To work with simulations, one needs a lot more code than defining the rules - like we have done above. Like was the case with previous chapters, libraries (see Section 8.2) are used to avoid building this machinery. In principle, there are two major tasks for this part of the simulation code. The first task is choosing values for various parameters and relationships and setting up the world. For system dynamics simulation, these include choosing flow parameters and the level of stocks. For agent-based simulations, it requires choosing values of various parameters for each agent (often these are drawn from distributions), as well as locating the agents in the environment. For microsimulations, this includes choosing the initial data set used to populate the simulation and describing rules about what takes place in the simulation model. After these setup procedures, the rest of the simulation is fairly simple. One executes the rules for all relevant parts and unites, steps the time up and executes the rules again. Code Example 6.6 illustrates how these steps may look for an agent-based simulation. We have used the bright blue commands to explicate these three stages for the code. They are not executed by the computer.
As we already hinted above, there are many ways of using simulation models. We already spoke about thought experiments, forecasting and policymaking with simulation models. Often the differences are not explicit on the chosen simulation approach but rather on understanding how the parameters and rules were developed and how they limit what can be said about the object of simulation. One can use simulations to explore a phenomenon or focus on some special aspects of the phenomenon to gain more applicable understanding (Doran and Gilbert, 1994). Also, the size of the simulation model relates to what can be said based on the simulation and its limits. To illustrate these perspectives, Kliemt (1996) suggests that there are thin simulation models focused on controlled speculation and simplified assumptions and thick simulation models that are built on empirical data and inform scholars about specific questions. Different approaches to simulation are important and recognised, and all of them have opportunities as well as limitations for scholarship.

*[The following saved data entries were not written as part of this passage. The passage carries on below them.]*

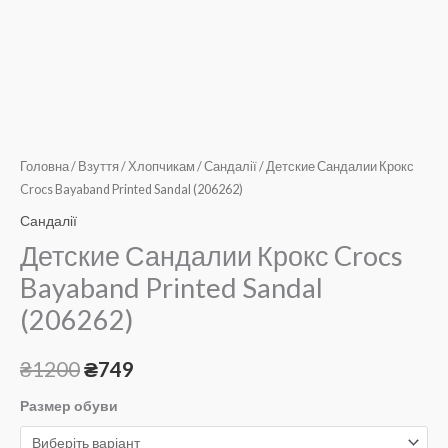
Головна
/
Взуття
/
Хлопчикам
/
Сандалії
/ Детские Сандалии Крокс
Crocs Bayaband Printed Sandal (206262)
Сандалії
Детские Сандалии Крокс Crocs
Bayaband Printed Sandal
(206262)
₴
1200
₴
749
Размер обуви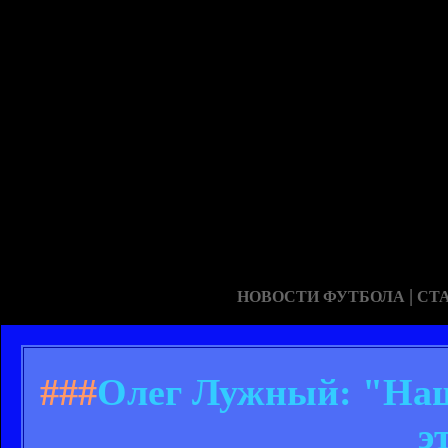
|
НОВОСТИ ФУТБОЛА
СТ
###
Олег Лужный: "Наш
э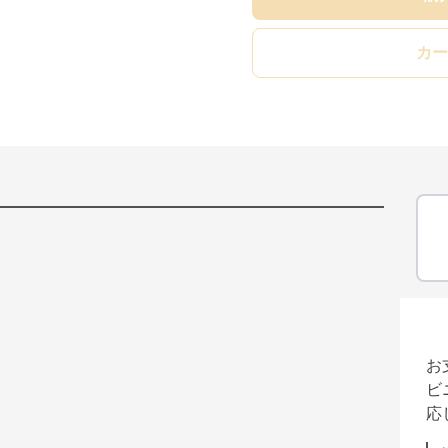
カー
お
ビ
応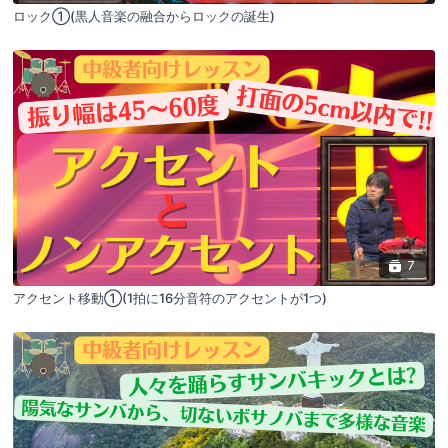
ロック①(黒人音楽の融合からロックの誕生)
7
アクセント移動①(1拍に16分音符のアクセントが1つ)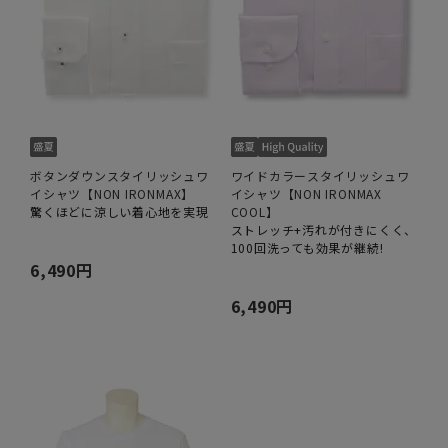
ボタンダウンスタイリッシュワ
ワイドカラースタイリッシュワ
イシャツ【NON IRONMAX】
イシャツ【NON IRONMAX
驚くほどに涼しい着心地を実現
COOL】
ストレッチ+汚れが付きにくく、
100回洗っても効果が継続!
6,490円
6,490円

We already suggested that many recommend that simulation models begin as simple approaches - some even argued that it might encourage more theoretical thinking. These choices naturally depend on the scope of the simulations. While writing this, I am also following news from the COVID-19 pandemic and seeing many simulation models being used for policy purposes. I hope they are not overly simplified. Therefore, the simplicity depends a lot on the researchersâ aims with the simulation. Process-wise, the suggested first step is to build as simple a simulation model as possible that produces outcomes similar to reality (Epstein and Axtell, 1996; Forrester, 1969). This is to say, do not necessarily start from theoretical conceptualisations of the problem and seek to integrate all of them into a model but choose a few suitable ideas and test if they give a close-enough approximation. Sometimes these simulations can also benefit from comparing model outcomes to a real-world event. For example, to check if a military strategy simulation was sufficiently correct, Lappi et al. (2014) compared the simulation results to data from World War II.
After the initial formulation and simplification stages comes the interpretation stage. Plots and data matrices that show what happened in the simulation are used for this stage. In practice, the analysis with simulation models include running the simulation several times. One reason for this is to examine different parameters and rules. Naturally, the code must be changed to demonstrate these changes and requires re-running the simulation. The different results are visualised to help people make comparisons. A second reason to run simulation models several times is the stochastic nature of simulations. That is, they use randomness. In agent-based simulations, the initial positions of agents are often randomised. Therefore, the simulation needs to be run several times to check that results hold even with different initial positions. Sometimes one might even consider averaging different simulation runs to balance the variance of models.